EV therapy has shown potential in a variety of applications, including regenerative medicine, cancer treatment, and immune modulation. They play a crucial role in intercellular communication and have been recognized as potential therapeutic agents. One of the major advantages of extracellular vesicle therapy is that it avoids some of the limitations associated with traditional cell-based therapies. EVs have a lower risk of immunogenicity compared with cells, and greater stability and longer half-lives compared with other biological therapeutics [118,119,120,121,122].
As a fairly novel field, the use of MitoEVs as a therapy is not well established; the main challenge that this approach faces is that classic isolation methods for EVs mainly distinguish subtypes of these vesicles by size [121], making it difficult to separate a specific subset that comes from a mitochondrial origin. Currently, the main focus of MitoEVs as therapeutic agents is in the field of mitochondrial transfer (Figure 2 and Table 1). Mitochondrial transfer is a therapeutic strategy that involves transferring healthy mitochondria to cells with dysfunctional mitochondria [123,124]. Mitochondrial transfer offers a promising avenue for the treatment of several diseases, as it addresses the root cause of mitochondrial dysfunction. There are several approaches to mitochondrial transfer, including microinjection, the fusion of cells, and the use of EVs as transfer vehicles [124]. The latter strategy seems to be the more feasible, as EVs are already being studied as therapeutics, and may serve as mitochondria transfer vehicles in a non-invasive manner.
The mitochondrial transfer has been used in preclinical models of several diseases.
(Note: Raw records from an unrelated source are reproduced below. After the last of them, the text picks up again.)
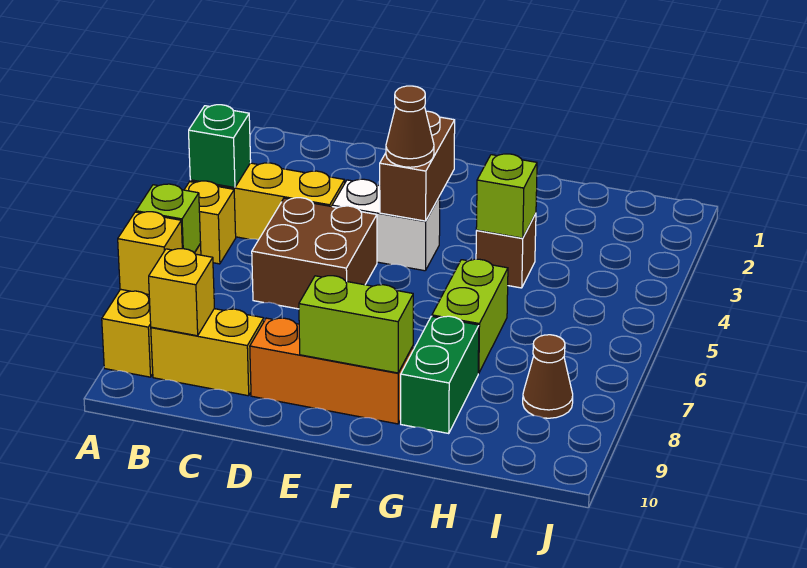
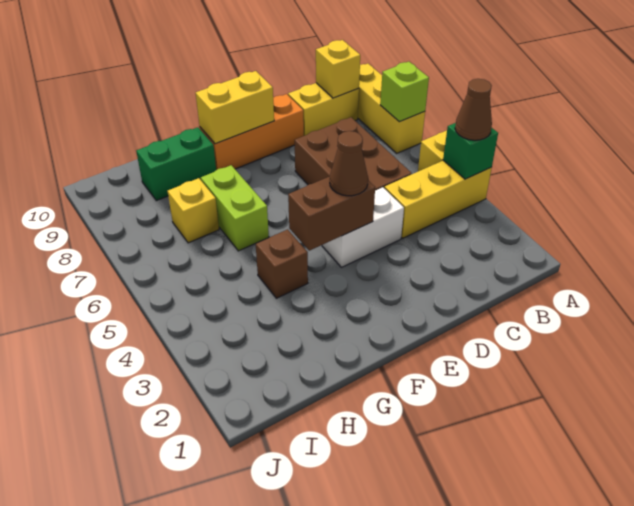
yellow brick A8 level 2 -> yellow brick H7 level 1
brown brick C5:D6 level 1 -> brown brick C5:D7 level 1
brown brick E3:E4 level 2 -> brown brick E4:F4 level 2
lime brick E9:F9 level 2 -> yellow brick E9:F9 level 2
lime brick G4 level 2 -> none
green brick G8:G9 level 1 -> green brick G9:H9 level 1
brown cone I8 level 1 -> brown cone A4 level 3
One of the most studied settings is the use of these healthy mitochondria to improve tissue regeneration. During tissue regeneration, cells must undergo a series of complex processes, including cell proliferation, differentiation, and migration. These processes require high levels of energy, and the mitochondria play a crucial role in providing this energy [125]. They also play a crucial role in regulating cell signaling during tissue regeneration. They are involved in the production of signaling molecules, such as reactive oxygen species, which can activate the signaling pathways that regulate cell proliferation and differentiation [123,126]. The modulation of mitochondrial calcium trafficking has also been highlighted as a potential target in tissue regeneration and other pathophysiological contexts [2]. In addition, studies have shown that mitochondrial dysfunction is a key factor that leads to impaired tissue regeneration in aging [127].
The transfer of healthy mitochondria has been successfully used to improve tissue regeneration in models of myocardial ischemia and reperfusion injury (IRI) [105], brain ischemia [106,107], limb ischemia [109], lung IRI [110], and acute kidney failure [111]. In brain ischemia, transplanted mitochondria are incorporated into various cells, resulting in increased ATP content, complex IV expression, and neurogenesis, while also reducing oxidative stress, apoptosis, and inflammatory responses [106,107,108,128]. In cardiac and limb ischemia, transplanted mitochondria enhance ATP production and synthesis, improve cell viability, and activate proteomic pathways for energy production, mitochondrial function, and cellular respiration, while reducing pro-inflammatory markers and inhibiting endoplasmic reticulum stress and caspase-3 expression [105,109,129]. Further research is needed to determine the effects of these mitochondria on other tissues and damaging agents. Interestingly, researchers recently identified a stress response in adipocytes that prevents oxidative damage in the heart through the release of EVs with mitochondrial content [26]. In the same line, mitochondria-rich EVs from autologous cardiomyocytes derived from stem cells have been shown to improve the bioenergetics of the ischemic heart [31], as well as an increment of the viability of cardiomyocytes in a model of doxorubicin injury [112].
It is interesting to note that many of these pathways affected by the treatment with a mitochondrial transfer, such as decreasing the inflammatory response, lowering oxidative stress, or regulating apoptosis, are also affected by treatment with EVs in models of tissue damage and regeneration [130], suggesting that there may be common mechanisms of action between these two approaches.
Moreover, as stated earlier, neurodegenerative diseases are characterized by a sharp increase in dysfunctional mitochondria. The transfer of healthy mitochondria has demonstrated positive effects in mouse models of Alzheimer’s and Parkinson’s disease [113,114]. These effects include decreases in neuronal loss, reduced gliosis in the hippocampus, and the amelioration of mitochondrial dysfunction in the brain.
One of the most promising domains of mitochondrial transfer may have a curative role in the field of mitochondrial diseases. Mitochondrial diseases are caused by mutations in mtDNA and affect the function of mitochondria and oxidative phosphorylation. These mutations can lead to a wide range of clinical manifestations, including muscle weakness, neurological symptoms, developmental delay, and organ failure. The severity and pattern of symptoms can vary widely depending on the nature and location of the mtDNA mutation and the level of heteroplasmy [131]. The transfer of healthy mitochondria to cells that have defective mitochondria with mtDNA mutations could help to restore cellular function, as small changes in the ranges of heteroplasmy could lead to improved tissue function [132]. This approach has shown beneficial effects in genetic diseases related to mutations in mtDNA, improving bioenergetics in cells that carry mutated mitochondria [115,116,117].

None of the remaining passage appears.